_Your goal:_ Among the entries that follow, find every line with the word "клещей" and list it.

[Items from a data source]
Content starts

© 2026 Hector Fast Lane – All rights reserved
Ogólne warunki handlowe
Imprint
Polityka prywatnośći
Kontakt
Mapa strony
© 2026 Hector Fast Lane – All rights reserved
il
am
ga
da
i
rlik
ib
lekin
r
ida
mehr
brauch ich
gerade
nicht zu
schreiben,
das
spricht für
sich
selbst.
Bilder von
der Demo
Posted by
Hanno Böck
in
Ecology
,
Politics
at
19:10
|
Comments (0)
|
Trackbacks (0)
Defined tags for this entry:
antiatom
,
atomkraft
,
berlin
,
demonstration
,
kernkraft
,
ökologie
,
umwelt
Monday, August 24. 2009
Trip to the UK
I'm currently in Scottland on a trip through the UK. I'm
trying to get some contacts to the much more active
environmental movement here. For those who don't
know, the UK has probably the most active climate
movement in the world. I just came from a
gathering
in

Content ends
Content starts

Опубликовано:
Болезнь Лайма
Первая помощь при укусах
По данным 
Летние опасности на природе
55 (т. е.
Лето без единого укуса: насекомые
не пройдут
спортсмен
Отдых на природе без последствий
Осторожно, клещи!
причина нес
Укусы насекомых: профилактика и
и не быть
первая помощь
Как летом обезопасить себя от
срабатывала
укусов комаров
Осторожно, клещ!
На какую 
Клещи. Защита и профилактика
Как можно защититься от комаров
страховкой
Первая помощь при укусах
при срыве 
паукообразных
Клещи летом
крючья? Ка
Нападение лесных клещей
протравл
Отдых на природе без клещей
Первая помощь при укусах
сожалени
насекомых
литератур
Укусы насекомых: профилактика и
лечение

Content ends

_Solution for this problem:_
Нападение лесных клещей
Отдых на природе без клещей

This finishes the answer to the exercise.